MAVIS: Multi-Agent Video Retrieval via Structured Video Understanding
Abstract
The dominant paradigm in video retrieval relies on embedding-based full-corpus scanning, which suffers from inherent computational inefficiency and the semantic asymmetry between information-dense videos and sparse textual queries. To bridge this gap, we introduce MAVIS, a novel multi-agent framework that rethinks retrieval as cooperative reasoning rather than brute-force search. MAVIS first bridges the granularity mismatch by parsing raw videos into a Structured Semantic Library, enabling explicit attribute-level indexing.

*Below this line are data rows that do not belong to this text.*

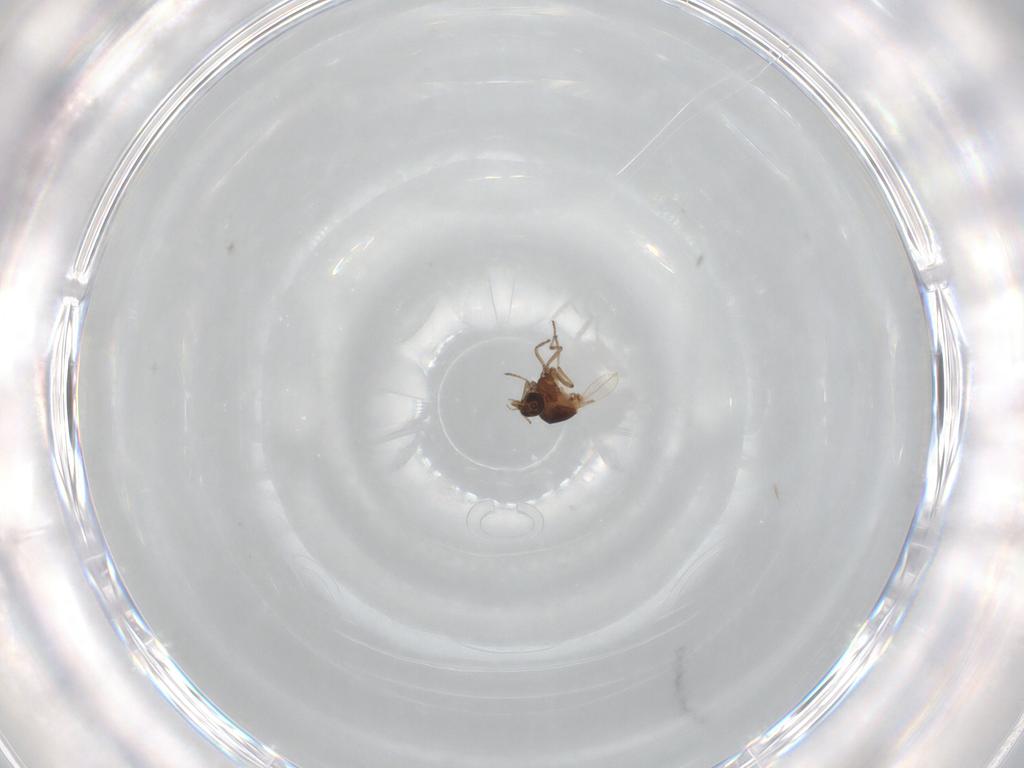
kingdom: Animalia
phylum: Arthropoda
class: Insecta
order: Diptera
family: Ceratopogonidae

During retrieval, a planner decomposes complex user intents into atomic sub-tasks, dispatching specialized agents to independently nominate candidates. Crucially, MAVIS employs a Logic-aware Debate mechanism with a strict veto protocol, where agents collaboratively prune logical mismatches to identify a compact set of ``controversial'' candidates for fine-grained verification. This agentic workflow effectively bypasses the inefficiency of full-library traversal. Extensive experiments on MSR-VTT, MSVD, and ActivityNet demonstrate that MAVIS achieves competitive performance without task-specific fine-tuning, offering a scalable and interpretable alternative to traditional dual-encoder approaches.